Stupid projects like c0ldcard and NVK should learn something from Keycard guys.

[Meuserna]

Crypto Guide has released a video review of the Keycard Shell wallet and how it works with Java cards.

That guy is the best. His channel is such a great source of information.

For opsec purposes, I wish the Keycard cards didn't have that Key logo on them, but it's subtle, and it's a relatively generic logo, so it's not bad.

I'm impressed by this device. I'm a big fan of stateless devices.

[n0nce]

Our security model is quite different. It's modular: Shell is kept as simple as possible, while Keycard has the SE.
Even during signing, the keys don't leave Keycard

I see a problem when you physically separate the display from the secure element: address replacement attacks.
Sure, if you use an uncompromised 'Shell', it will display the recipient's address, but there are 2 scenarios where this falls short:

• The Shell has no secure element, no secure boot, i.e. it can be compromised (flashed with hacked firmware) and show a different address from what it's actually signing.
• Even easier: the cards work through NFC, so users may opt not to use the Shell at all, in which case the software wallet on their smartphone could be compromised and show a wrong address, without any way for the card to show that the transaction got tampered with.

This reduces security guarantees in regards to the attacker model 'address replacement attacks' to what one gets from any regular software wallet.
I hope I got something wrong, though, it's a pretty device!

[dkbit98]

That guy is the best. His channel is such a great source of information.

I totally agree, and he is one of the rear youtube guys I follow for hardware wallet and general wallet content.

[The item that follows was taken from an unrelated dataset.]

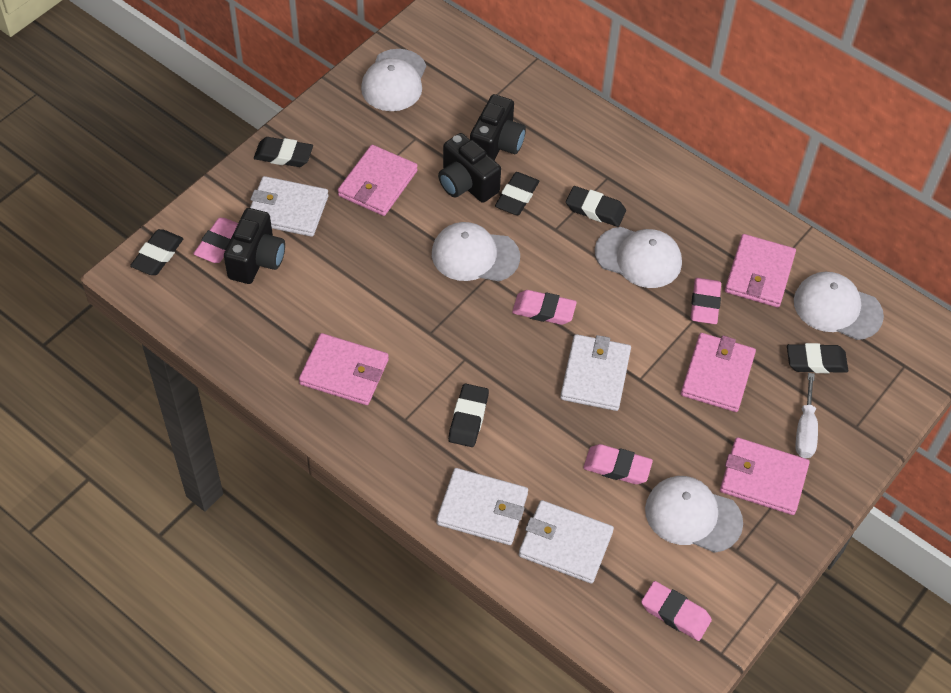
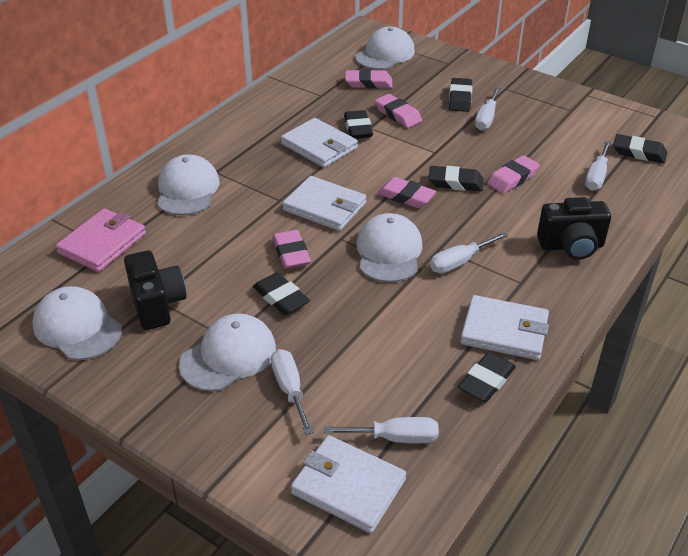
black camera: [224,208,285,284] [438,133,501,203] [470,94,526,160] = 3 -> [124,251,187,330] [537,197,611,260] = 2
pink wallet: [299,333,389,405] [338,145,418,216] [681,333,756,412] [720,437,810,515] [725,234,796,307] = 5 -> [56,208,146,272] = 1
white screwdriver: [796,373,818,458] = 1 -> [271,349,313,435] [324,417,439,443] [430,232,508,273] [475,87,500,130] [585,141,611,191] = 5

I see a problem when you physically separate the display from the secure element: address replacement attacks.

I don't see any of examples you mentioned as real threat.
First they would need to javacard that is same as credit card secure element, and nobody did that so far.
And they don't have their own software wallet, so you need to use trusted open source wallets.

PS
They have everything released as open source, so I guess in theory it would be possible to implement second secure element on device.